The narrative that streaming is making the NFL unaffordable “has become a talking point for politicians and regulators,” but the data “tells a completely different story,” according to Rich Greenfield of LIGHTSHED PARTNERS. NFL games are “now spread across more services than ever,” but streaming competition has “splintered the old cable bundle, giving consumers the ability to pay only for what they want.” Fans can watch every NFL game this season -- a total of 272 games -- for “as little as approximately $600 or under $3 per game.” Strip out Sunday ticket, and fans can “catch all national matchups plus your local games for $217 with an antenna or under $400 entirely via a la carte streaming.” Greenfield: “To be fair, watching the NFL is more complicated than it used to be as no single service has everything, but consumers now have real choice.
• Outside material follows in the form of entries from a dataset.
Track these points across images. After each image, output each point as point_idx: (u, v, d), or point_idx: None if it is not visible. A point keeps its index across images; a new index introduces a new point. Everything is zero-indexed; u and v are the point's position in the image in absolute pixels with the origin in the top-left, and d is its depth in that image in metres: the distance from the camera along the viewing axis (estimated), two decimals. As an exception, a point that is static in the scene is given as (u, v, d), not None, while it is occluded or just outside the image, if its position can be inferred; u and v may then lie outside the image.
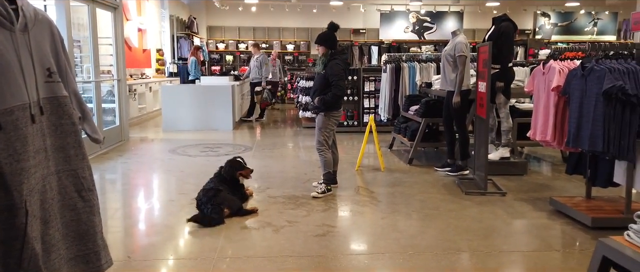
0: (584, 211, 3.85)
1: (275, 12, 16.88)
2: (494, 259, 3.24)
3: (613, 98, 3.38)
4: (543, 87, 4.21)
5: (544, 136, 4.20)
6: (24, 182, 1.76)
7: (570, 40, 16.17)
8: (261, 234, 3.65)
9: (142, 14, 11.72)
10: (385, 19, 16.56)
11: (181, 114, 9.08)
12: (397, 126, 7.13)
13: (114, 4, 7.53)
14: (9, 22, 1.76)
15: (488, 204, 4.43)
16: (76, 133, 2.05)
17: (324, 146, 4.74)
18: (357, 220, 4.07)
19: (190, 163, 6.27)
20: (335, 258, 3.23)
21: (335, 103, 4.66)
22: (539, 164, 6.42)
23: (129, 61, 10.05)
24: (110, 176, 5.74)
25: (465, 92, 5.35)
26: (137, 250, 3.43)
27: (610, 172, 3.83)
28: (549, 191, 4.91)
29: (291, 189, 4.92)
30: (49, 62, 1.96)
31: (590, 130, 3.57)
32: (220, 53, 17.45)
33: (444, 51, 5.54)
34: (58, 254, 1.94)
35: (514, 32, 5.41)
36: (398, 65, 7.87)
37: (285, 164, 6.25)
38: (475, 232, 3.72)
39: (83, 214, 2.06)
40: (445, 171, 5.64)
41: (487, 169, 4.79)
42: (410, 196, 4.73)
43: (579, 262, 3.23)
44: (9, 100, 1.73)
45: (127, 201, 4.78)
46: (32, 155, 1.81)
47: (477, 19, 16.73)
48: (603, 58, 3.69)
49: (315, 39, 4.88)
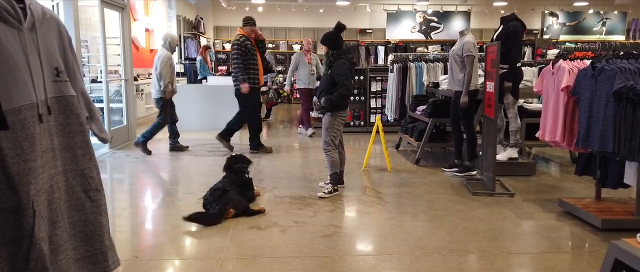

And for those willing to navigate multiple apps, the savings are meaningful” (LIGHTSHED PARTNERS, 5/13).

BECOMING AN AFTERTHOUGHT: SI’s Jimmy Traina wrote the Sunday package of games “becomes weaker and weaker thanks to the NFL selling off games here and there.” It appears that the 2026 season “will feature a more feeble Sunday slate than ever before.” Sunday Ticket “still has some value early in the season before the byes and the Saturday games.” But once Thanksgiving comes along in Week 12, Sunday Ticket “becomes an afterthought.” This year, a game that would have been played on Sunday will now be played on the Wednesday night before Thanksgiving. Then you have the three games on Thanksgiving. And this year, there will be two Black Friday games for the first time ever. Traina: “What’s left for Sunday at 1?” Many fans “love the Sunday at 1 window,” but the NFL is “making it such that you can blow off the early Sunday games because the schedule features nothing but duds.” Traina: “Unless you are a fan of an out-of-market team, I don’t see Sunday Ticket as the necessity it used to be in the past” (SI, 5/12).